▸ **Instructions for the task**: Please count the lines in the material below that contain the string "Combined". Give only the number.

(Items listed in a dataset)

▼

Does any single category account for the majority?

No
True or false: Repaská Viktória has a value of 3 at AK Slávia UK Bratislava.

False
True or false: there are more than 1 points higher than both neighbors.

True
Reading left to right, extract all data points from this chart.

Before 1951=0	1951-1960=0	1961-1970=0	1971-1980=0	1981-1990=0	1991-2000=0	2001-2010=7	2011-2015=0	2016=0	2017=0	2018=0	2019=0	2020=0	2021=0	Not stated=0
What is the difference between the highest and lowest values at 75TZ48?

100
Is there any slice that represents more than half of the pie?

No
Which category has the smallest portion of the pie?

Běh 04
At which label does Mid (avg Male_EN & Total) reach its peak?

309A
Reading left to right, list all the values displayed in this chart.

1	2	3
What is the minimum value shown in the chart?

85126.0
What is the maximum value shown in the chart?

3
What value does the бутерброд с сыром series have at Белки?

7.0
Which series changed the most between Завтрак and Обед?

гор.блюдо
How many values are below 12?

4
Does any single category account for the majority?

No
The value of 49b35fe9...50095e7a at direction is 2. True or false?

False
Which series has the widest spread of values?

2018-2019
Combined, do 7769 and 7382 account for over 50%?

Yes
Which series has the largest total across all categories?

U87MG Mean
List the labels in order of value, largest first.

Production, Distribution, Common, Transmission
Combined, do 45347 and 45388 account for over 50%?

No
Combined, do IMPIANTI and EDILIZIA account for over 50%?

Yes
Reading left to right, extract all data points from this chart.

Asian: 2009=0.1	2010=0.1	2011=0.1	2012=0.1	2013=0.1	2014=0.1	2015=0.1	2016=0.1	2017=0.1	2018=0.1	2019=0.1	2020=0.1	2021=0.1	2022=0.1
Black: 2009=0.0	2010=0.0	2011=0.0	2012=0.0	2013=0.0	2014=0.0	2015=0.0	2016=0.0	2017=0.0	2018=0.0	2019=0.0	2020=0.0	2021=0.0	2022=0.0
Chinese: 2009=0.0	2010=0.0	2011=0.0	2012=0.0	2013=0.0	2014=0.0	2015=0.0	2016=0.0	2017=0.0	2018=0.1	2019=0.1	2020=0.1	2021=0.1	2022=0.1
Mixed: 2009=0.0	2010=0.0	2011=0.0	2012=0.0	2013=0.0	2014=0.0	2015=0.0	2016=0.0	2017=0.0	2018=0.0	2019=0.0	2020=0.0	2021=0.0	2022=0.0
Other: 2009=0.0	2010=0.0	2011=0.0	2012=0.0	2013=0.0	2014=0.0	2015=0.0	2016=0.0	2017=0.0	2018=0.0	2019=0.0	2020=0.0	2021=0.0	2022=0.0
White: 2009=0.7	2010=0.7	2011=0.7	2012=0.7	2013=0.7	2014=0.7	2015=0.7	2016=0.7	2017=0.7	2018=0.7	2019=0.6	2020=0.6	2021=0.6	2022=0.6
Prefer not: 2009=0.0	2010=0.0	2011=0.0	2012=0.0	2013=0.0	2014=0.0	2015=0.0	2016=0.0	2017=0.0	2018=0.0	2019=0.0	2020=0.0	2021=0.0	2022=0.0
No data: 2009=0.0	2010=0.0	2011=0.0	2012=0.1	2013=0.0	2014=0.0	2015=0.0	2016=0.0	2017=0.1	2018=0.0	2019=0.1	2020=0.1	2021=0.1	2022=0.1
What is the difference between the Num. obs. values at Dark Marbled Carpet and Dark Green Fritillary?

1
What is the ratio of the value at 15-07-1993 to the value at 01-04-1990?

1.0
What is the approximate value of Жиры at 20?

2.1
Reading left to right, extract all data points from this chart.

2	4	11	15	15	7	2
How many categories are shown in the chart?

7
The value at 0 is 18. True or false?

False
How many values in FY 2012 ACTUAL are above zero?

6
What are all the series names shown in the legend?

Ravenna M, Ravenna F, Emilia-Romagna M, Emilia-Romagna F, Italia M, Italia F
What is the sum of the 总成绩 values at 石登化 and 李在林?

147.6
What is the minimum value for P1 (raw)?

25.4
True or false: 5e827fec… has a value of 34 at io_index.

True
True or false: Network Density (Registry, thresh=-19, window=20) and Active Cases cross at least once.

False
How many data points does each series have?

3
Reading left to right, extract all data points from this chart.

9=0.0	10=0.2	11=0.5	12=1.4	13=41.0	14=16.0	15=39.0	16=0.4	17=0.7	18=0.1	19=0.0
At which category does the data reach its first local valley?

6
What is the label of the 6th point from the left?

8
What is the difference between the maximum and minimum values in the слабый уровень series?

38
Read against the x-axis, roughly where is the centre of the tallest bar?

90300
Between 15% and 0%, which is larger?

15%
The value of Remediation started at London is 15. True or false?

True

▲

▸ **Exercise response**: 3